======== MATERIAL FOR THIS EXERCISE ========

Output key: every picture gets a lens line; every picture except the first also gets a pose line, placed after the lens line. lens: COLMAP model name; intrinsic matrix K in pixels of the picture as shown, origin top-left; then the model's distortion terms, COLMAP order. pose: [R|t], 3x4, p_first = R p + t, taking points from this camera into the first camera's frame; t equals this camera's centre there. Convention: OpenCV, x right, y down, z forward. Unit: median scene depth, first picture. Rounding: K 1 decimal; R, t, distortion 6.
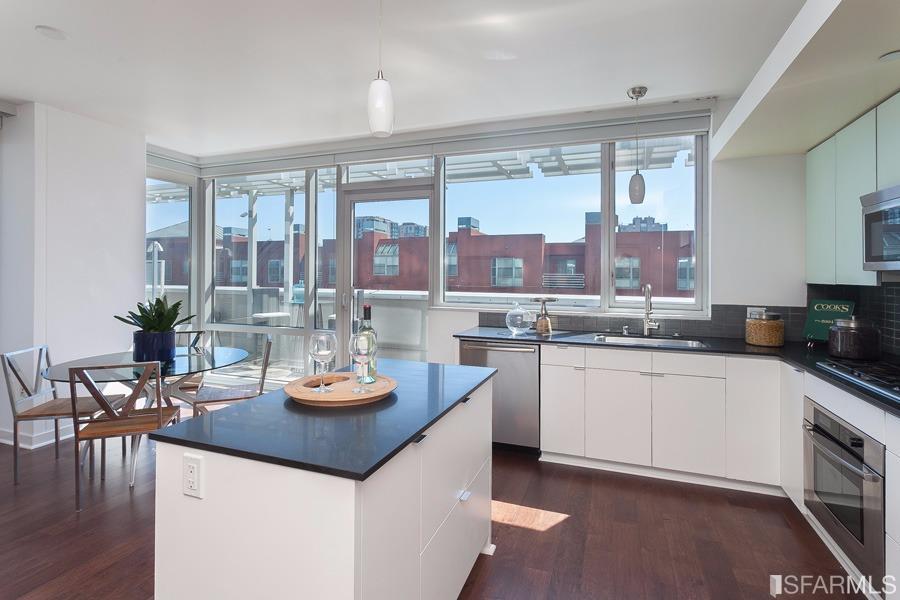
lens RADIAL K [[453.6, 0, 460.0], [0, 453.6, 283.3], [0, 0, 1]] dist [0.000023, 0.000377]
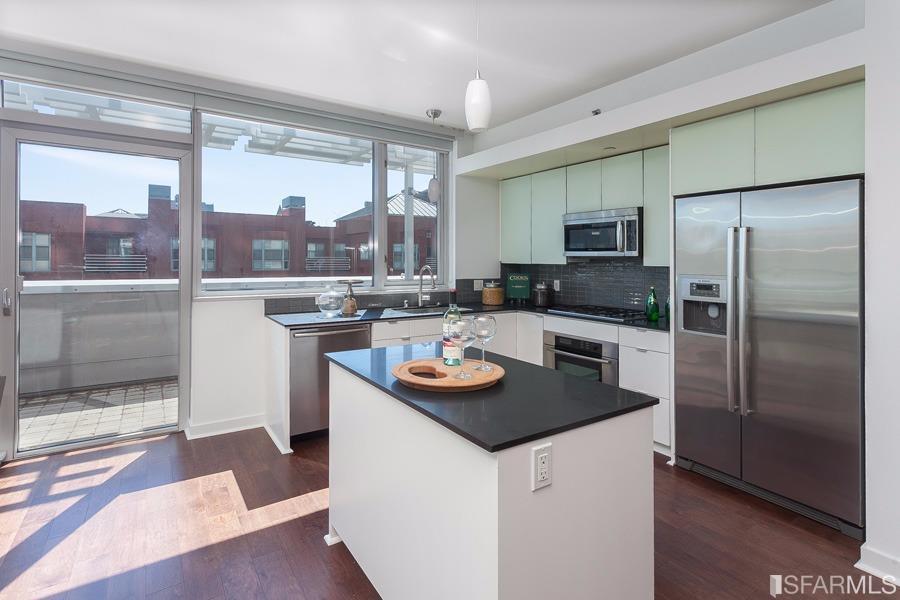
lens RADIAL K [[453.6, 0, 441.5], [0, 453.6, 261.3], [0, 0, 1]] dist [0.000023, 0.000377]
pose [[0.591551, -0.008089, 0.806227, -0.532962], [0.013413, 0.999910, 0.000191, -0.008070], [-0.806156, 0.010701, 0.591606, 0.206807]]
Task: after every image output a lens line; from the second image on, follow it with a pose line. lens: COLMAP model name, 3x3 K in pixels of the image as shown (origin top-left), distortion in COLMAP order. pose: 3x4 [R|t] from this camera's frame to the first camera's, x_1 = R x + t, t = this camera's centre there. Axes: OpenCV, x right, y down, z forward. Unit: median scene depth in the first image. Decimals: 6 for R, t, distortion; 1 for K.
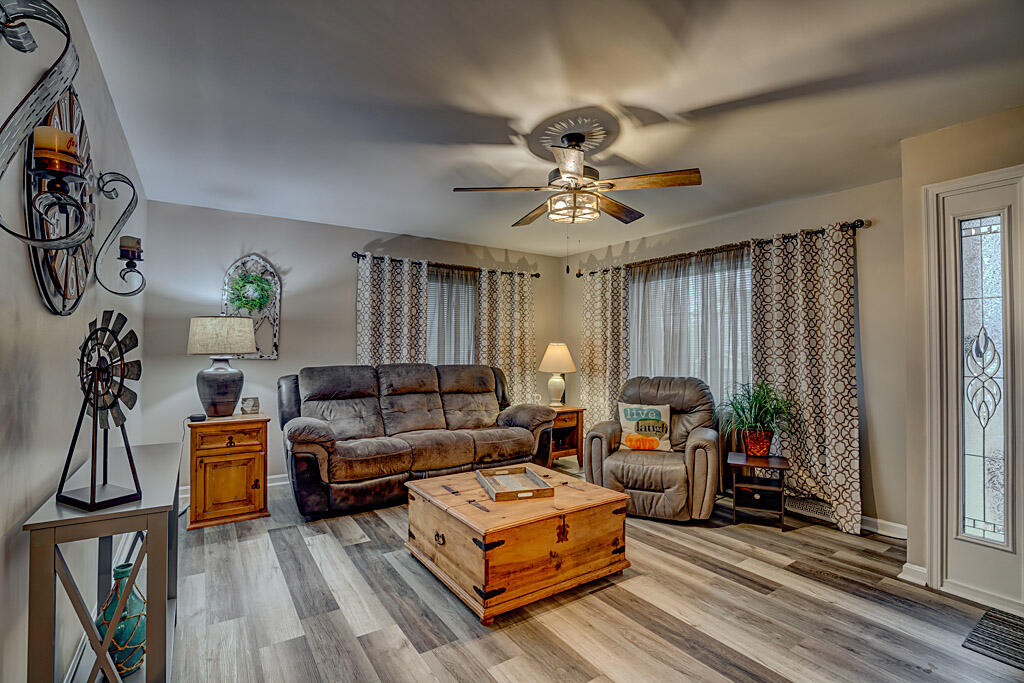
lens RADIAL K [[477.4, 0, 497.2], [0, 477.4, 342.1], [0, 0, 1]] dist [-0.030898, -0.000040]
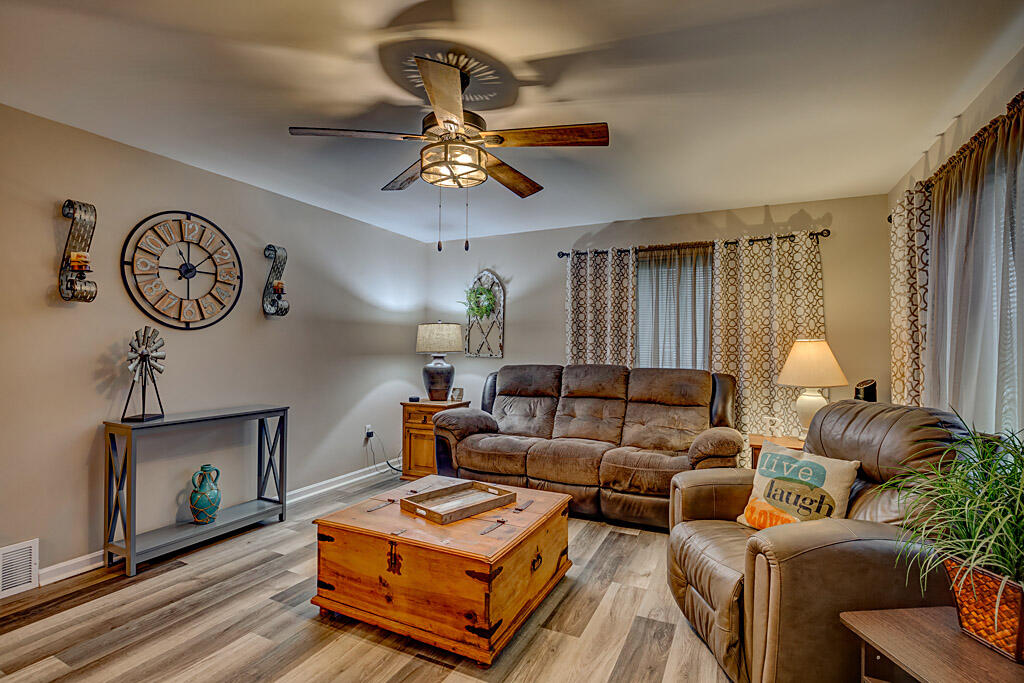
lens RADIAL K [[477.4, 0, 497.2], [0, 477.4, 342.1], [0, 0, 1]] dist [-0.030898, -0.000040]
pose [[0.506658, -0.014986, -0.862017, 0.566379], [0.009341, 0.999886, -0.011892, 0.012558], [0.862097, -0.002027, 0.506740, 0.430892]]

========

After locating the line containing "Task: after every" in the entries above, repeat only it and each later line through the end, exactly, without any pictures.

WRITTEN ANSWER >>
Task: after every image output a lens line; from the second image on, follow it with a pose line. lens: COLMAP model name, 3x3 K in pixels of the image as shown (origin top-left), distortion in COLMAP order. pose: 3x4 [R|t] from this camera's frame to the first camera's, x_1 = R x + t, t = this camera's centre there. Axes: OpenCV, x right, y down, z forward. Unit: median scene depth in the first image. Decimals: 6 for R, t, distortion; 1 for K.
lens RADIAL K [[477.4, 0, 497.2], [0, 477.4, 342.1], [0, 0, 1]] dist [-0.030898, -0.000040]
lens RADIAL K [[477.4, 0, 497.2], [0, 477.4, 342.1], [0, 0, 1]] dist [-0.030898, -0.000040]
pose [[0.506658, -0.014986, -0.862017, 0.566379], [0.009341, 0.999886, -0.011892, 0.012558], [0.862097, -0.002027, 0.506740, 0.430892]]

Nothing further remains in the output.